Step 4: Combine the Mousse Ingredients
Take about half (75g) of the prepared meringue and place it in a separate bowl, setting it aside for later use (see note below for how to use the leftover meringue). Slowly incorporate the raspberry mixture into the meringue, followed by the whipped cream. Be gentle as you fold the ingredients together to avoid deflating the mousse.

Step 5: Assemble the Cake
Remove the chilled biscuit base from the freezer. Pour the raspberry mousse mixture into the center of the biscuit base, smoothing the surface with the back of a spoon. Return the cake to the refrigerator for about one hour, allowing the mousse to set.

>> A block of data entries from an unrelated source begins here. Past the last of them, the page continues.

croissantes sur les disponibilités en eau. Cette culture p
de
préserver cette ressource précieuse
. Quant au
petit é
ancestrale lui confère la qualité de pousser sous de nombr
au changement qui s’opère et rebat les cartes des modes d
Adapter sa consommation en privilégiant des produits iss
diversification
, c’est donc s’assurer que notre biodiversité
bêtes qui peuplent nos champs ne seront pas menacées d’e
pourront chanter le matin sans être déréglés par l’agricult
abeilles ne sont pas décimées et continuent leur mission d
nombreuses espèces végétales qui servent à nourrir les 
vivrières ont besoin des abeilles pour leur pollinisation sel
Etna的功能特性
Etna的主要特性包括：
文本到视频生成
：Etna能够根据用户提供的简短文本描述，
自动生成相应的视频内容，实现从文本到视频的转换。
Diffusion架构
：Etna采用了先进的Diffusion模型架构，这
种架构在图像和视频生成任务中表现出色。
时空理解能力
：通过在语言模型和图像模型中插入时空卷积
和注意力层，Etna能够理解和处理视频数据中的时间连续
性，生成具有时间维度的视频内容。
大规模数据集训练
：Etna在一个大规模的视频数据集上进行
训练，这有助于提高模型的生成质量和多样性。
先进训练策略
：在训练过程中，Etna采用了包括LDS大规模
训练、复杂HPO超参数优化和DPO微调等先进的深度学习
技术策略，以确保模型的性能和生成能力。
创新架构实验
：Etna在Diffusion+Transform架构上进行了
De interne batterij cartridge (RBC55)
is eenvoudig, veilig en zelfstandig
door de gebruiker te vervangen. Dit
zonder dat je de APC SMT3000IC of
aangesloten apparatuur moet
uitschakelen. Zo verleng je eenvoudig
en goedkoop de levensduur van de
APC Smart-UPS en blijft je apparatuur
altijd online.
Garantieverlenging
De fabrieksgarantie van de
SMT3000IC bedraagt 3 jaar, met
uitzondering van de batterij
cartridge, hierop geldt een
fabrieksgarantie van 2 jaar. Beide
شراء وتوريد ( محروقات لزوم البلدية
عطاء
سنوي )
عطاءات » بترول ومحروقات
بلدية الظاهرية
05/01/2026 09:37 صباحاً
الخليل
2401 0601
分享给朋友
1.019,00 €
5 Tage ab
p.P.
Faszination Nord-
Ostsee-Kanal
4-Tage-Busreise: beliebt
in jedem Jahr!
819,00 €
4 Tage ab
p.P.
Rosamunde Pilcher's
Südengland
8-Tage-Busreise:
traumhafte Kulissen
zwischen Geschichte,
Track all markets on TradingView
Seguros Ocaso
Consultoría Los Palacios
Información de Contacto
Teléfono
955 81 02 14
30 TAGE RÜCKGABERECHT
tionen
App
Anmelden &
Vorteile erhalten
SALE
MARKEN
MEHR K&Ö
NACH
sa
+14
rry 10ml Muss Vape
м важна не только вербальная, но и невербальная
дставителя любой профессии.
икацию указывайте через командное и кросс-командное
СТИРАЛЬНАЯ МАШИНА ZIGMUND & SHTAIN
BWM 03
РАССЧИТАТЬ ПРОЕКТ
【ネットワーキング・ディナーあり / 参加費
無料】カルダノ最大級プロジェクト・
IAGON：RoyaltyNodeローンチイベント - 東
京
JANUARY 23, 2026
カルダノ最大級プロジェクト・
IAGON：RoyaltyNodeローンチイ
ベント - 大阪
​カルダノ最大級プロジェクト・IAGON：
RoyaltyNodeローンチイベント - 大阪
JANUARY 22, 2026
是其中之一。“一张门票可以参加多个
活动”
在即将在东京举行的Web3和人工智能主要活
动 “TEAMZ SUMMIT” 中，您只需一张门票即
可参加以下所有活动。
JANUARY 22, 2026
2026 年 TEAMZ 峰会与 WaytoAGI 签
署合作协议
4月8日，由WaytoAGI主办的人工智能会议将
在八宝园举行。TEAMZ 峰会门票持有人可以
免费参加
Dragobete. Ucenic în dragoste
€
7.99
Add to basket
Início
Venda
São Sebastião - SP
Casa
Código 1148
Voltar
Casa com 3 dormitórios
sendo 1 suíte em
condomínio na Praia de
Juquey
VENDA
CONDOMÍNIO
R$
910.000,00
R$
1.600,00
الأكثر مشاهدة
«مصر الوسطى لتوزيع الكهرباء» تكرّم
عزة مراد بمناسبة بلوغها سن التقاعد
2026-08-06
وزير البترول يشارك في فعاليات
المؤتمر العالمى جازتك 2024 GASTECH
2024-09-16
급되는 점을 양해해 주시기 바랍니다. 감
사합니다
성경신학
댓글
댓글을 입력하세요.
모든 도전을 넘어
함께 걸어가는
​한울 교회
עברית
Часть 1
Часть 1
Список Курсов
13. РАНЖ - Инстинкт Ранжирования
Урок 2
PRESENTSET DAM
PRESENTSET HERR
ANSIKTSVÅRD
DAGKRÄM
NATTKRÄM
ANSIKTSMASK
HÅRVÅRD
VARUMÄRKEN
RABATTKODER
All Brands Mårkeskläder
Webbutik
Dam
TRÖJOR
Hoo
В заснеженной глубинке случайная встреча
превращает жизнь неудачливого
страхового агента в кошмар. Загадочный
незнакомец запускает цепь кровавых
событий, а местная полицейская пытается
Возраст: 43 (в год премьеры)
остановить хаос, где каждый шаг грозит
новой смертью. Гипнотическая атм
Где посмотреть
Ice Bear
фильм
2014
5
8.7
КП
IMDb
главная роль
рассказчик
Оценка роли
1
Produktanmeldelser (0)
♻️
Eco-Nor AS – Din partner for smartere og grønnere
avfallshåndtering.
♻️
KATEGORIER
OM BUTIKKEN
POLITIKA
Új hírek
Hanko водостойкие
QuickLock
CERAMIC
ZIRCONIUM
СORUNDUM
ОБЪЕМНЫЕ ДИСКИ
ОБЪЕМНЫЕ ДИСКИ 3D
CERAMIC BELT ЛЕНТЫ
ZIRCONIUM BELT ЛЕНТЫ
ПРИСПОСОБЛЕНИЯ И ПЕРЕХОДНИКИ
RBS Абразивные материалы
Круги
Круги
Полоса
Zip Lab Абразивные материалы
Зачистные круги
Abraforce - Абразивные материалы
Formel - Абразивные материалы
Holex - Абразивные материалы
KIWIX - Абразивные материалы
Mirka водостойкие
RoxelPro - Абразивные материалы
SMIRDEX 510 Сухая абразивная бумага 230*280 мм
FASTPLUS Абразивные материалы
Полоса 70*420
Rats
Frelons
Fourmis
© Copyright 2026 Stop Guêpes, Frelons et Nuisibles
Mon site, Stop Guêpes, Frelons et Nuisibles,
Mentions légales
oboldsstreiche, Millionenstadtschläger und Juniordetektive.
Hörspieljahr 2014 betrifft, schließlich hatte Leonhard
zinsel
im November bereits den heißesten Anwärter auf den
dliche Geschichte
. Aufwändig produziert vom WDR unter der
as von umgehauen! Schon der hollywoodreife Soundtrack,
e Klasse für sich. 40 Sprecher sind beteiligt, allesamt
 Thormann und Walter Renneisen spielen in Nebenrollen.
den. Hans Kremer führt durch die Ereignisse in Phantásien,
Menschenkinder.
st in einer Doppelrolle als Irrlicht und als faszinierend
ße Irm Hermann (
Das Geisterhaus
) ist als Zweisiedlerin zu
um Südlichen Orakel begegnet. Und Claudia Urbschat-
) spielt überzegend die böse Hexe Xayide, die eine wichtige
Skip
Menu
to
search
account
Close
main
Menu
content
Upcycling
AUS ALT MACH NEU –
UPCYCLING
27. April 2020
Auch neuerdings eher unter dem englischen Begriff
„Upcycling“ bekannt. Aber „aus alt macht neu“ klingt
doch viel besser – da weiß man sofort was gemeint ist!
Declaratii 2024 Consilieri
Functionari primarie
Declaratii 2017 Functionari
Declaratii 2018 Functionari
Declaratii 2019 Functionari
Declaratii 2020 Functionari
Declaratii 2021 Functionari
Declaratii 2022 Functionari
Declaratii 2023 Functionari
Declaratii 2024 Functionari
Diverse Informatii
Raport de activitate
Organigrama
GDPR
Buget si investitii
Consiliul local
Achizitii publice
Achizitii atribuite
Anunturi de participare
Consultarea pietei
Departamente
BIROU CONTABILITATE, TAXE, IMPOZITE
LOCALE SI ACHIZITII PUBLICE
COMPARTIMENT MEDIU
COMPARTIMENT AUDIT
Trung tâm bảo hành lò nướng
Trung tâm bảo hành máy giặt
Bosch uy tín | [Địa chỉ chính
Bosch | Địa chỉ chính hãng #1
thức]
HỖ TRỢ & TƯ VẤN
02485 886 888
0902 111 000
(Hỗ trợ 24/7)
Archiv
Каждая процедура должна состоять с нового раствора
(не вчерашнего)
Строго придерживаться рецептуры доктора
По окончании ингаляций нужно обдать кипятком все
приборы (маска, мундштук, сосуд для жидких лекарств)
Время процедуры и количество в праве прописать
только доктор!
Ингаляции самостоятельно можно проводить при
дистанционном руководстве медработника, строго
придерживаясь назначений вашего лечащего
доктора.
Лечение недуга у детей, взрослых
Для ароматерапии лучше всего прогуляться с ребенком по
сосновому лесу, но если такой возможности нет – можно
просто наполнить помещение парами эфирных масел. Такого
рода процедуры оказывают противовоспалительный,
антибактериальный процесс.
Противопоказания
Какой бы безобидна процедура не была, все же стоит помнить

Step 6: Decorate and Serve
Once the mousse has firmed up, transfer the cake to a serving platter. Fill a piping bag fitted with a 6mm tip with Nutella® and pipe a spiral design in the center of the mousse, stopping a few centimeters from the edge. Fill the remaining space around the spiral with fresh strawberries and mixed berries to your liking. Garnish with a few sprigs of fresh mint. Your Frozen Cake with Raspberry Mousse and Nutella® is now ready to be served.


This recipe brings together the tartness of fresh raspberries with the rich, creamy sweetness of Nutella®, making it a decadent and refreshing dessert perfect for any occasion. Enjoy!